● **TASK BRIEF**
Drop the pictures and repeat the remaining data exactly.
TASK INPUTS START
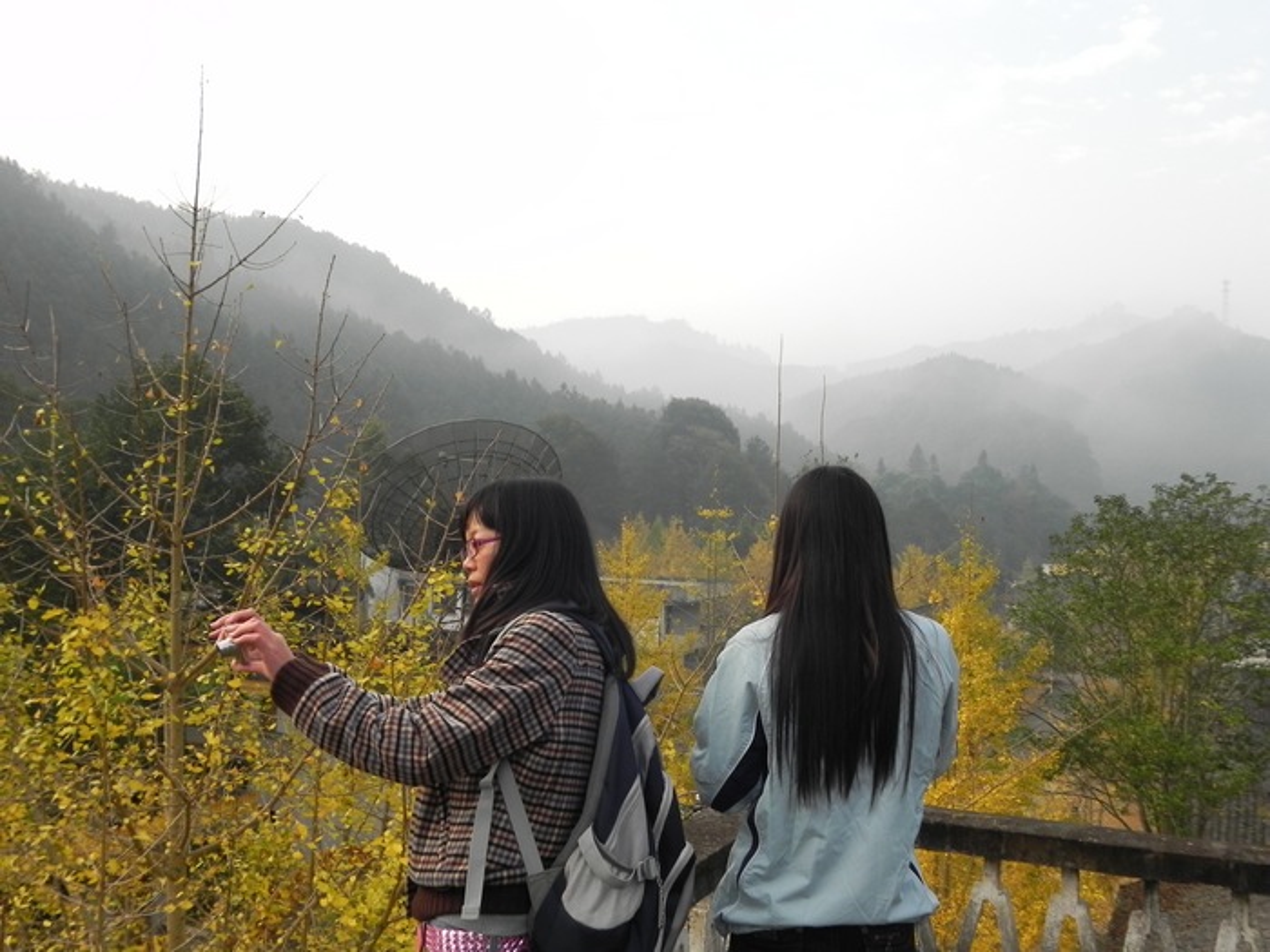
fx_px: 1211
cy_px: 476
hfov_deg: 55.4
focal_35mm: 33
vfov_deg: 42.9
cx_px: 635
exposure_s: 1/143
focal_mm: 5.9
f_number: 5
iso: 160
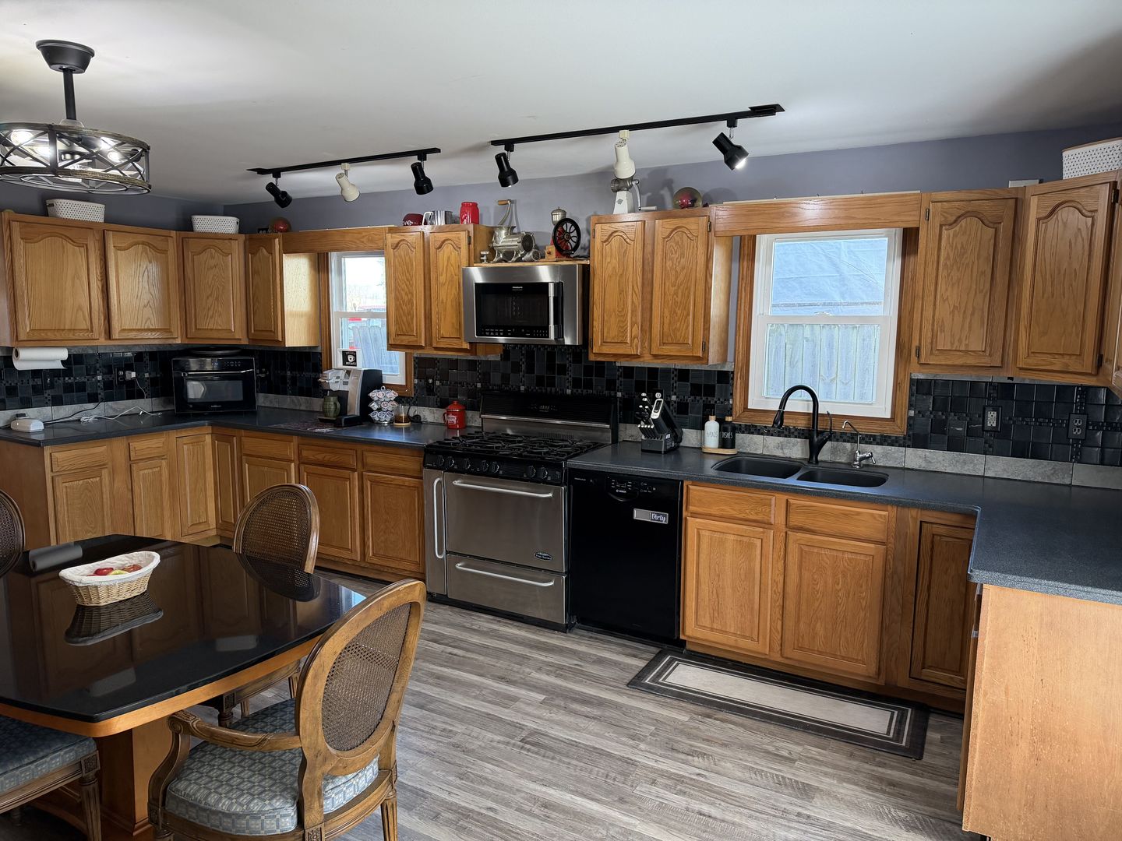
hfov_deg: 71.6
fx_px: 778
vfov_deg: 56.8
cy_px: 420
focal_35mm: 24
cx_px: 561
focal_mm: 6.76
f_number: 1.78
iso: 250
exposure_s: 1/120
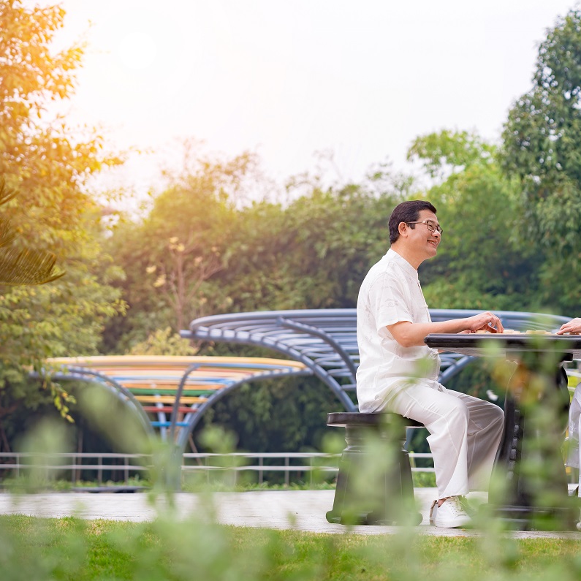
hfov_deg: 17.3
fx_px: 1899
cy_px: 290
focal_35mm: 100
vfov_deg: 17.4
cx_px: 421
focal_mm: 78
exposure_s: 1/125
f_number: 3.5
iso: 100
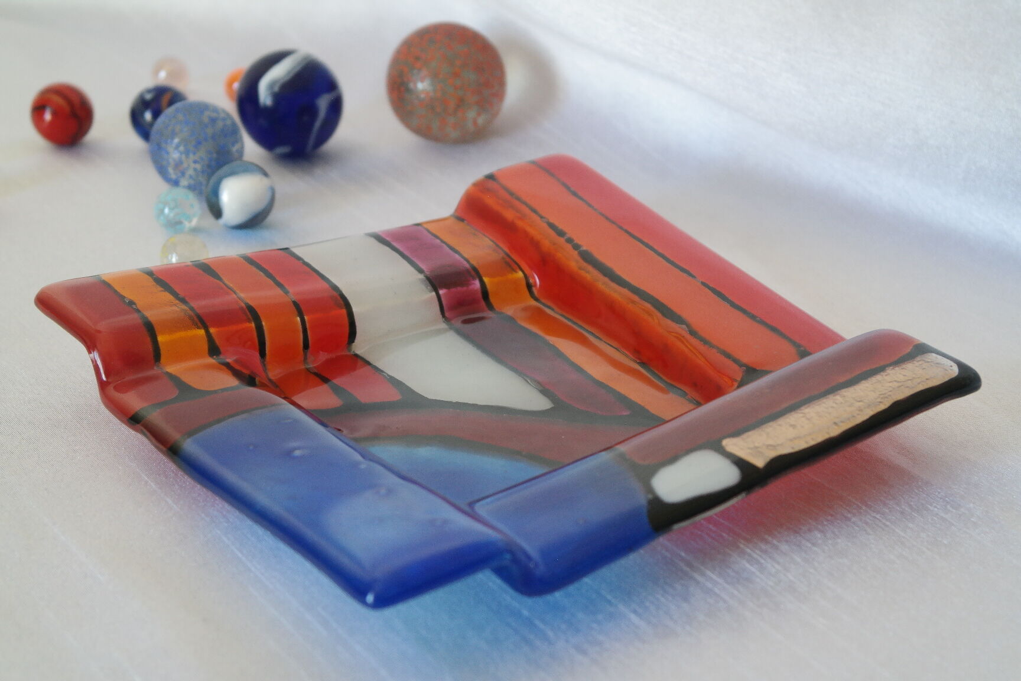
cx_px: 510
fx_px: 2184
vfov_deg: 17.7
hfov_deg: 26.3
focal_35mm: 77
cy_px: 340
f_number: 5.6
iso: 800
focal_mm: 50
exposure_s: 1/30
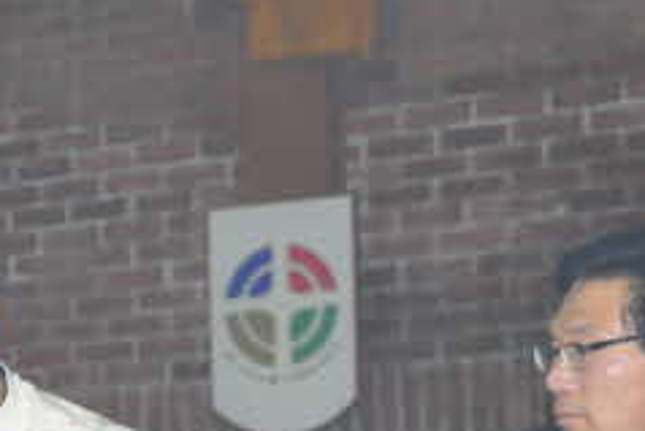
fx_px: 3263
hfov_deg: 11.2
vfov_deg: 7.5
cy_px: 474
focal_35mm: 182
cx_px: -27
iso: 200
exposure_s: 1/60
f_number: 5.6
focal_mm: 62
TASK INPUTS END
● **RESPONSE BOX**
fx_px: 1211
cy_px: 476
hfov_deg: 55.4
focal_35mm: 33
vfov_deg: 42.9
cx_px: 635
exposure_s: 1/143
focal_mm: 5.9
f_number: 5
iso: 160
hfov_deg: 71.6
fx_px: 778
vfov_deg: 56.8
cy_px: 420
focal_35mm: 24
cx_px: 561
focal_mm: 6.76
f_number: 1.78
iso: 250
exposure_s: 1/120
hfov_deg: 17.3
fx_px: 1899
cy_px: 290
focal_35mm: 100
vfov_deg: 17.4
cx_px: 421
focal_mm: 78
exposure_s: 1/125
f_number: 3.5
iso: 100
cx_px: 510
fx_px: 2184
vfov_deg: 17.7
hfov_deg: 26.3
focal_35mm: 77
cy_px: 340
f_number: 5.6
iso: 800
focal_mm: 50
exposure_s: 1/30
fx_px: 3263
hfov_deg: 11.2
vfov_deg: 7.5
cy_px: 474
focal_35mm: 182
cx_px: -27
iso: 200
exposure_s: 1/60
f_number: 5.6
focal_mm: 62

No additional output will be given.